--- BRIEF ---
Lines with "aplicações": copy each one from the listing below.

*** INPUT DATA Section Begins ***

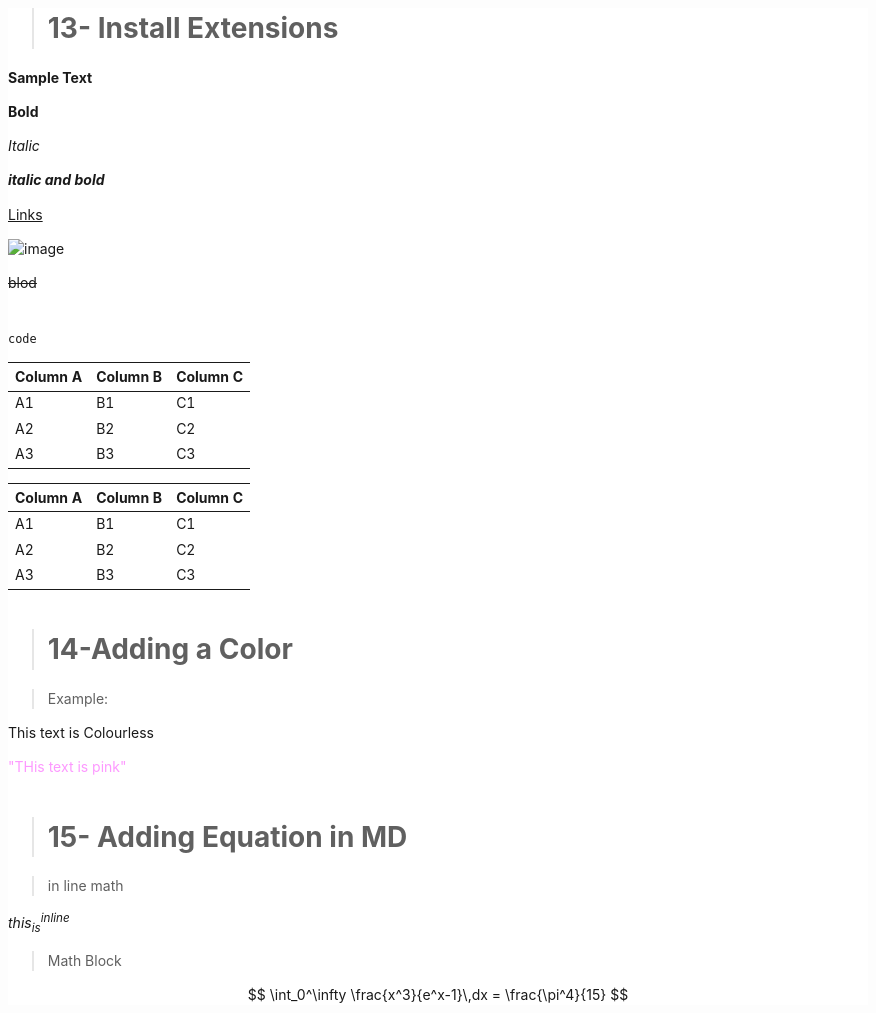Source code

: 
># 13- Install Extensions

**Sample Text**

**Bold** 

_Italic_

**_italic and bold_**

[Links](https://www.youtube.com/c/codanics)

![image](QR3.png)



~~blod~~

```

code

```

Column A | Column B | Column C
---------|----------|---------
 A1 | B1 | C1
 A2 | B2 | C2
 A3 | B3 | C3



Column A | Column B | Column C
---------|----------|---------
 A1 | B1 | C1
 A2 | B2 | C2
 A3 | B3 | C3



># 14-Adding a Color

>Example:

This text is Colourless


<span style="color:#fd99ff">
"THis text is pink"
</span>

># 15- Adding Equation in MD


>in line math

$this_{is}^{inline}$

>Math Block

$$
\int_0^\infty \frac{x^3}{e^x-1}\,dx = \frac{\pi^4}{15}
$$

*** INPUT DATA Section Ends ***
*** INPUT DATA Section Begins ***

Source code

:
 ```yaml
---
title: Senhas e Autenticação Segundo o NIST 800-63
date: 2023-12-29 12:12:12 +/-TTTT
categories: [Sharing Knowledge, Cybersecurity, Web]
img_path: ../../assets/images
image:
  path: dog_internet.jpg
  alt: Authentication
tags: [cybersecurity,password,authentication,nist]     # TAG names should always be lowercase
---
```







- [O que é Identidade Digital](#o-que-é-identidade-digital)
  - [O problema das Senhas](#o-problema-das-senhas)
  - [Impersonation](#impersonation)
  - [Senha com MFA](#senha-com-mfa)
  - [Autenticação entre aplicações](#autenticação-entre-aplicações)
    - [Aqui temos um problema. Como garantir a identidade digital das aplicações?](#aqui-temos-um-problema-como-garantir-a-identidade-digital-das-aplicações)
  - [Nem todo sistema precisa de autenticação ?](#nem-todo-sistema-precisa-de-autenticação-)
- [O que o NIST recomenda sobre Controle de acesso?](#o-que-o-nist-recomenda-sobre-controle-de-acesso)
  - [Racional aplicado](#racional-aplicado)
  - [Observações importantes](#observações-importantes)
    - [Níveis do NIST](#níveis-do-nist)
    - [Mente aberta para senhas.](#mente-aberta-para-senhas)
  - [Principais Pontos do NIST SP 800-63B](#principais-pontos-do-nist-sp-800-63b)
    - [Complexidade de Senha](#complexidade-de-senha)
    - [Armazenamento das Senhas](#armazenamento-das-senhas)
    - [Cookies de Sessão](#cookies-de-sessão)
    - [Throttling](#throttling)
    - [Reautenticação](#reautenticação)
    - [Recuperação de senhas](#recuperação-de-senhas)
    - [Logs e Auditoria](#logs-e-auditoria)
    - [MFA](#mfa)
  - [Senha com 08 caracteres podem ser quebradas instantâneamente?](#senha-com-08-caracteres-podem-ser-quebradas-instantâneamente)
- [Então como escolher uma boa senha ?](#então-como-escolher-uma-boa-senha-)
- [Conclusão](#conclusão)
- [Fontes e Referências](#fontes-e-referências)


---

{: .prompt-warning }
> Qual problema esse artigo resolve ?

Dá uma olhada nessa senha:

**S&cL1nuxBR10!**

*** INPUT DATA Section Ends ***

--- RESPONSE AREA ---
  - [Autenticação entre aplicações](#autenticação-entre-aplicações)
    - [Aqui temos um problema. Como garantir a identidade digital das aplicações?](#aqui-temos-um-problema-como-garantir-a-identidade-digital-das-aplicações)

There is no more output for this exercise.